Assignment: Set down every line of text from the entries below, character for character and in the same order, leaving the pictures out of your answer.

Segment Start: Material to process

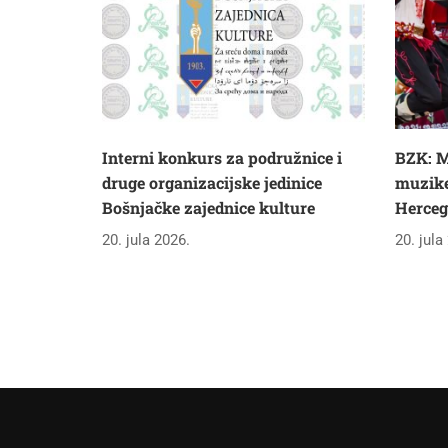
Interni konkurs za podružnice i
BZK: M
druge organizacijske jedinice
muzike 
Bošnjačke zajednice kulture
Herceg
20. jula 2026.
20. jula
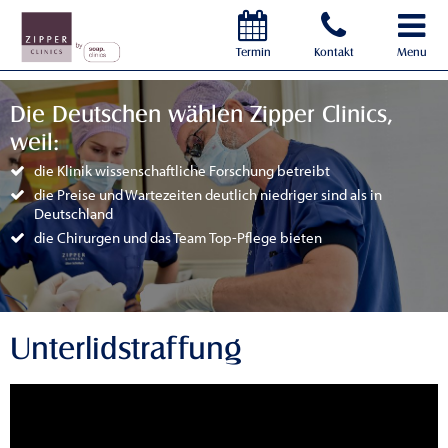
Termin
Kontakt
Menu
Die Deutschen wählen Zipper Clinics,
weil:
die Klinik wissenschaftliche Forschung betreibt
die Preise und Wartezeiten deutlich niedriger sind als in
Deutschland
die Chirurgen und das Team Top-Pflege bieten
Unterlidstraffung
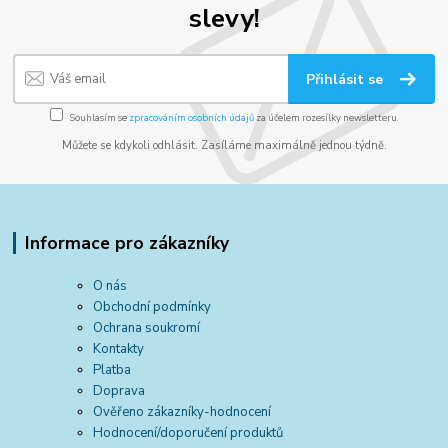
slevy!
Přihlásit se
Souhlasím se
zpracováním osobních údajů
za účelem rozesílky newsletteru.
Můžete se kdykoli odhlásit. Zasíláme maximálně jednou týdně.
Informace pro zákazníky
O nás
Obchodní podmínky
Ochrana soukromí
Kontakty
Platba
Doprava
Ověřeno zákazníky-hodnocení
Hodnocení/doporučení produktů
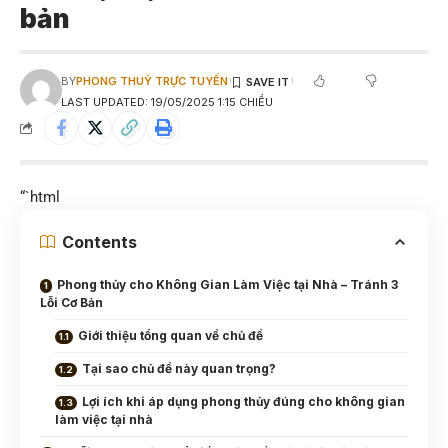
bản
BY
PHONG THUỶ TRỰC TUYẾN
LAST UPDATED: 19/05/2025 1:15 CHIỀU
“`html
Contents
Phong thủy cho Không Gian Làm Việc tại Nhà – Tránh 3
Lỗi Cơ Bản
Giới thiệu tổng quan về chủ đề
Tại sao chủ đề này quan trọng?
Lợi ích khi áp dụng phong thủy đúng cho không gian
làm việc tại nhà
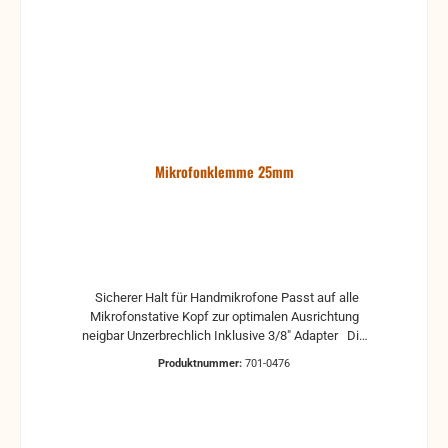
Mikrofonklemme 25mm
Sicherer Halt für Handmikrofone Passt auf alle
Mikrofonstative Kopf zur optimalen Ausrichtung
neigbar Unzerbrechlich Inklusive 3/8" Adapter Die
GMSCLMP 25 eignet sich für Handmikrofones mit
Produktnummer:
701-0476
24 bis 35 mm Schaftdurchmesser. Die
unzerbrechliche Klammer hält Mikrofone sicher und
lässt sich zur Ausrichtung exakt neigen. Ein 3/8"
Adapter liegt bei.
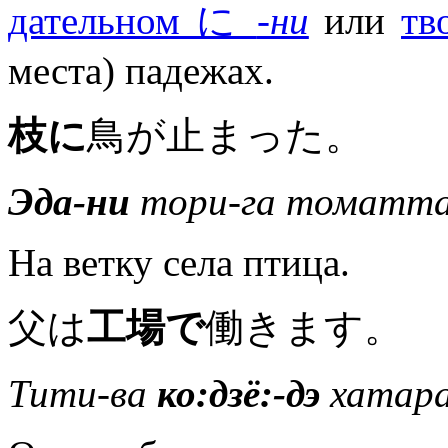
дательном に
-ни
или
тв
места) падежах.
枝に
鳥が止まった。
Эда-ни
тори-га томатта
На ветку села птица.
父は
工場で
働きます。
Тити-ва
ко:дзё:-дэ
хатара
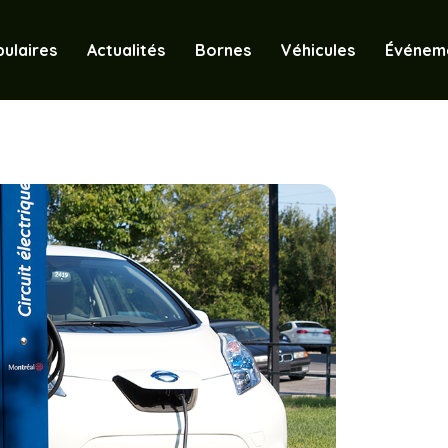
ulaires
Actualités
Bornes
Véhicules
Événem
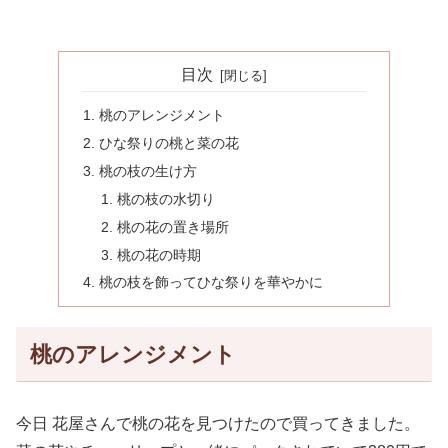
目次
桃のアレンジメント
ひな祭りの桃と菜の花
桃の枝の生け方
桃の枝の水切り
桃の花の置き場所
桃の花の時期
桃の枝を飾ってひな祭りを華やかに
桃のアレンジメント
今日 花屋さんで桃の花を見つけたので買ってきました。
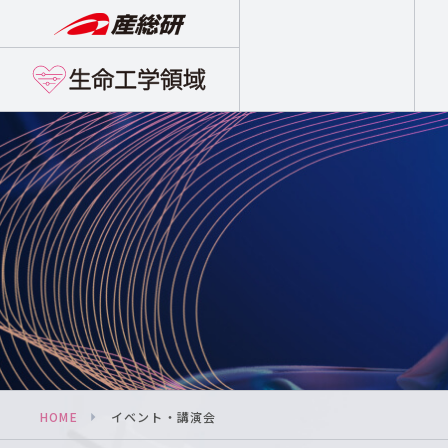
HOME
イベント・講演会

Segment End: Material to process

Finished exercise:
Interni konkurs za podružnice i
BZK: M
druge organizacijske jedinice
muzike 
Bošnjačke zajednice kulture
Herceg
20. jula 2026.
20. jula
Termin
Kontakt
Menu
Die Deutschen wählen Zipper Clinics,
weil:
die Klinik wissenschaftliche Forschung betreibt
die Preise und Wartezeiten deutlich niedriger sind als in
Deutschland
die Chirurgen und das Team Top-Pflege bieten
Unterlidstraffung
slevy!
Přihlásit se
Souhlasím se
zpracováním osobních údajů
za účelem rozesílky newsletteru.
Můžete se kdykoli odhlásit. Zasíláme maximálně jednou týdně.
Informace pro zákazníky
O nás
Obchodní podmínky
Ochrana soukromí
Kontakty
Platba
Doprava
Ověřeno zákazníky-hodnocení
Hodnocení/doporučení produktů
bản
BY
PHONG THUỶ TRỰC TUYẾN
LAST UPDATED: 19/05/2025 1:15 CHIỀU
“`html
Contents
Phong thủy cho Không Gian Làm Việc tại Nhà – Tránh 3
Lỗi Cơ Bản
Giới thiệu tổng quan về chủ đề
Tại sao chủ đề này quan trọng?
Lợi ích khi áp dụng phong thủy đúng cho không gian
làm việc tại nhà
Mikrofonklemme 25mm
Sicherer Halt für Handmikrofone Passt auf alle
Mikrofonstative Kopf zur optimalen Ausrichtung
neigbar Unzerbrechlich Inklusive 3/8" Adapter Die
GMSCLMP 25 eignet sich für Handmikrofones mit
Produktnummer:
701-0476
24 bis 35 mm Schaftdurchmesser. Die
unzerbrechliche Klammer hält Mikrofone sicher und
lässt sich zur Ausrichtung exakt neigen. Ein 3/8"
Adapter liegt bei.
дательном に
-ни
или
тв
места) падежах.
枝に
鳥が止まった。
Эда-ни
тори-га томатта
На ветку села птица.
父は
工場で
働きます。
Тити-ва
ко:дзё:-дэ
хатара
ulaires
Actualités
Bornes
Véhicules
Événem
目次
桃のアレンジメント
ひな祭りの桃と菜の花
桃の枝の生け方
桃の枝の水切り
桃の花の置き場所
桃の花の時期
桃の枝を飾ってひな祭りを華やかに
桃のアレンジメント
今日 花屋さんで桃の花を見つけたので買ってきました。
HOME
イベント・講演会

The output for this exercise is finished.